Joshua Jackson Wraps Dr. Death on Showcase

As his most recent hit takes a final bow, Vancouver-born Joshua Jackson chats with TV Week

As his most recent hit takes a final bow, Vancouver-born Joshua Jackson chats with TV Week

43-year-old Vancouverite Joshua Jackson has been scoring with audiences since the early ’90s, when he first hit the ice in Disney’s Mighty Ducks flicks. He went on to become a TV teen idol on Dawson’s Creek, followed by acclaimed runs on sci-fi thriller Fringe and romantic drama The Affair.

Putting his innate boyish charm to more sinister use, Jackson plays the title character in this limited series, which wraps up on All Hallows’ Eve. Based on a podcast of the same name, it tells the true story of Dr. Christopher Duntsch—a Texas neurosurgeon as arrogant as he was incompetent. In 2017, Duntsch’s career came to an end when he was finally brought to justice after inflicting grievous harm on more than 30 patients.

TV Week: Whenever you tackle a new character, I’m guessing you start by trying to ground yourself in some sort of relatable human experience. But how do you do that when the character is a sociopath?
Joshua Jackson: The first place that I needed to get to with him was past my own judgment of him. For him, he is at the centre of his own story. He’s the hero of his story, whereas for us as an audience, he’s clearly not [laughs]. And the outcome of what he’s doing is so egregiously bad that my natural position is to judge him quite harshly, as he should be judged. But as an actor, it took a second for me to get past that and recognize that part of his sociopathy, part of his lack of empathy, was his own inability to see himself inside of this. Because he had already decided that he was a brilliant surgeon and a brilliant medical mind, anything that confronted that had to be wrong. If [he] had a bad surgical outcome, that had to be somebody else’s fault, because he’s a brilliant surgeon, so he couldn’t have a bad outcome. It’s a very twisted mind to get inside of, so that definitely took some time.

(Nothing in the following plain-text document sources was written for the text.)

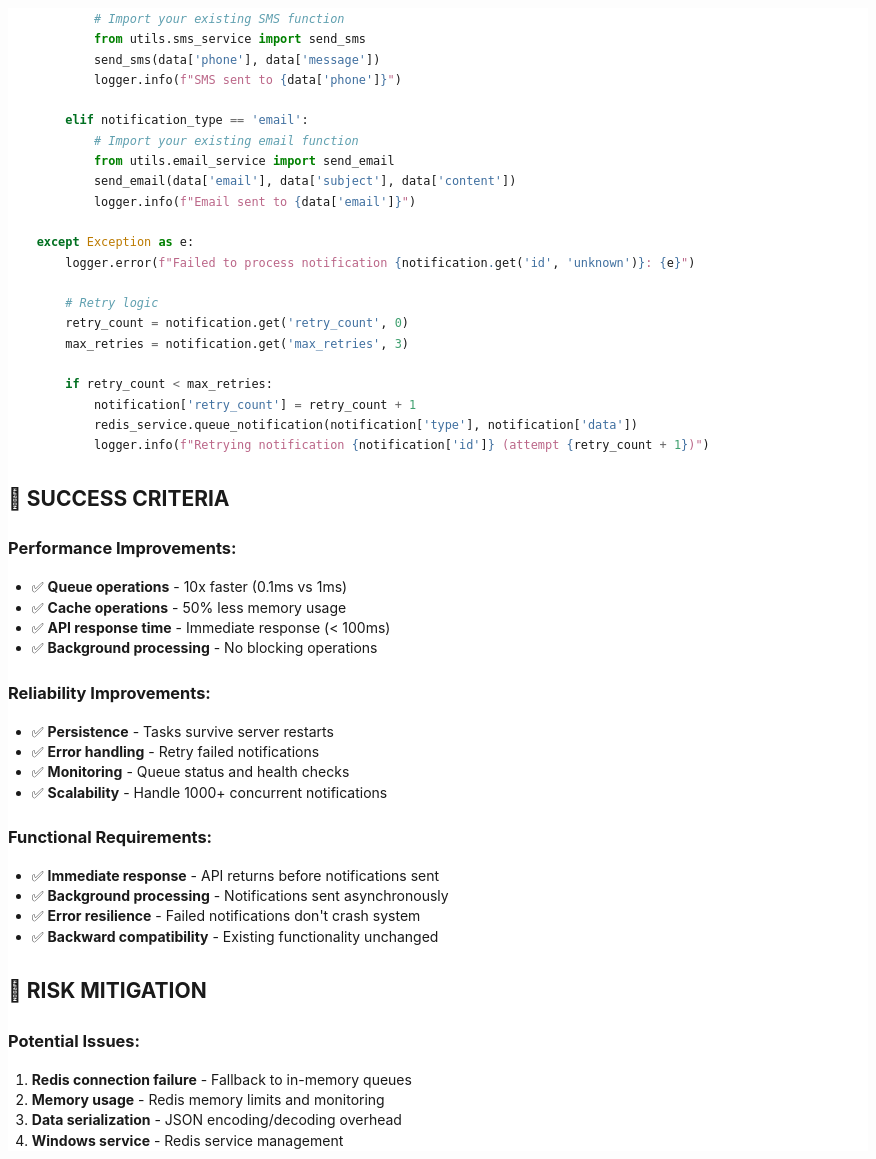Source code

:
 ```python
            # Import your existing SMS function
            from utils.sms_service import send_sms
            send_sms(data['phone'], data['message'])
            logger.info(f"SMS sent to {data['phone']}")
            
        elif notification_type == 'email':
            # Import your existing email function
            from utils.email_service import send_email
            send_email(data['email'], data['subject'], data['content'])
            logger.info(f"Email sent to {data['email']}")
            
    except Exception as e:
        logger.error(f"Failed to process notification {notification.get('id', 'unknown')}: {e}")
        
        # Retry logic
        retry_count = notification.get('retry_count', 0)
        max_retries = notification.get('max_retries', 3)
        
        if retry_count < max_retries:
            notification['retry_count'] = retry_count + 1
            redis_service.queue_notification(notification['type'], notification['data'])
            logger.info(f"Retrying notification {notification['id']} (attempt {retry_count + 1})")
```

## 🎯 **SUCCESS CRITERIA**

### **Performance Improvements:**
- ✅ **Queue operations** - 10x faster (0.1ms vs 1ms)
- ✅ **Cache operations** - 50% less memory usage
- ✅ **API response time** - Immediate response (< 100ms)
- ✅ **Background processing** - No blocking operations

### **Reliability Improvements:**
- ✅ **Persistence** - Tasks survive server restarts
- ✅ **Error handling** - Retry failed notifications
- ✅ **Monitoring** - Queue status and health checks
- ✅ **Scalability** - Handle 1000+ concurrent notifications

### **Functional Requirements:**
- ✅ **Immediate response** - API returns before notifications sent
- ✅ **Background processing** - Notifications sent asynchronously
- ✅ **Error resilience** - Failed notifications don't crash system
- ✅ **Backward compatibility** - Existing functionality unchanged

## 🚨 **RISK MITIGATION**

### **Potential Issues:**
1. **Redis connection failure** - Fallback to in-memory queues
2. **Memory usage** - Redis memory limits and monitoring
3. **Data serialization** - JSON encoding/decoding overhead
4. **Windows service** - Redis service management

Your co-star Christian Slater told us this is the Jaws of the doctor world, that you could’ve had the music playing…
[Laughs] Yeah, the one piece that we maybe missed was a really good piece of sinister theme music every time Duntsch comes onscreen. I needed my Vader entrance music, or my Jaws music.

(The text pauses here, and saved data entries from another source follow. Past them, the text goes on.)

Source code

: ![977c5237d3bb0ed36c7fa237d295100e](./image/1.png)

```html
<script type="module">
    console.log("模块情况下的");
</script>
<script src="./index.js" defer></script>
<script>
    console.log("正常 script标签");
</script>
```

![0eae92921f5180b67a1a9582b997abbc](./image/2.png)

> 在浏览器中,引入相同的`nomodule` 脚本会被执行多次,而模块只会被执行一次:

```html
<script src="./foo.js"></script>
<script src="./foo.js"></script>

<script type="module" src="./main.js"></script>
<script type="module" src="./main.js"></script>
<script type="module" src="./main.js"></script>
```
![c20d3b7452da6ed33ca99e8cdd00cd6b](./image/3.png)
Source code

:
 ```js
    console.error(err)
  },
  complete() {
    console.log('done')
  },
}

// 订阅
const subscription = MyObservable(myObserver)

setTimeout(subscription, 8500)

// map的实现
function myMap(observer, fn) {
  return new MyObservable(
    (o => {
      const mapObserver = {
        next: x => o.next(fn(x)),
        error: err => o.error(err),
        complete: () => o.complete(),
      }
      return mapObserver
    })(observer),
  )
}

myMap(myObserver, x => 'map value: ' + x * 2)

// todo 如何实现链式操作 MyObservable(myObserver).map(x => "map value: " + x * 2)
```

When you’re playing someone who exists in real life, does that change or complicate your process as an actor?
I think there’s more limitations in doing somebody who is broadly inside of
the popular consciousness. If you’re playing Madonna, everybody has an opinion of Madonna—I don’t know why she’s my example today, but she’ll be my example today! That’s a much more difficult character because you have to both play to people’s expectations and then defy their expectations. For somebody like Christopher Duntsch, even for people who have listened to the podcast, the man himself is kind of a mystery. So I had the benefit of all the research material that was done, which was extremely thorough, without the burden of having to satisfy people’s expectations.

This show is quite salacious and tabloidy at times, but it also takes care to flesh out and really honour Duntsch’s victims. Was that a tricky balance to strike?
Yeah, I think—and this is all a credit to Patrick [Macmanus] and the writers, but particularly to Patrick, I want to give him his roses here—you have to serve a couple different masters, if you want to. The easiest version of this story would be the salacious version, because it is salacious. The story is outrageous. The man is outrageous. The outcomes are shocking. You could have just gone down that path. But I think, for Patrick, he wanted to tell a story that was compelling in a different way than the podcast is compelling. But he also wanted to take the responsibility of the story seriously. This is a true story and Dr. Duntsch’s patients are real people who are going to be dealing with the outcomes of those surgeries for the rest of their lives… He wanted to make the series feel interesting and not like it’s a lesson in the American medical system for eight hours and to keep it engaging so an audience wants to come along with the story, while at the same time balancing out the reality that, ultimately, there’s no amount of fiction that we could put into this show that is heavier or weightier than the reality for his 33 victims.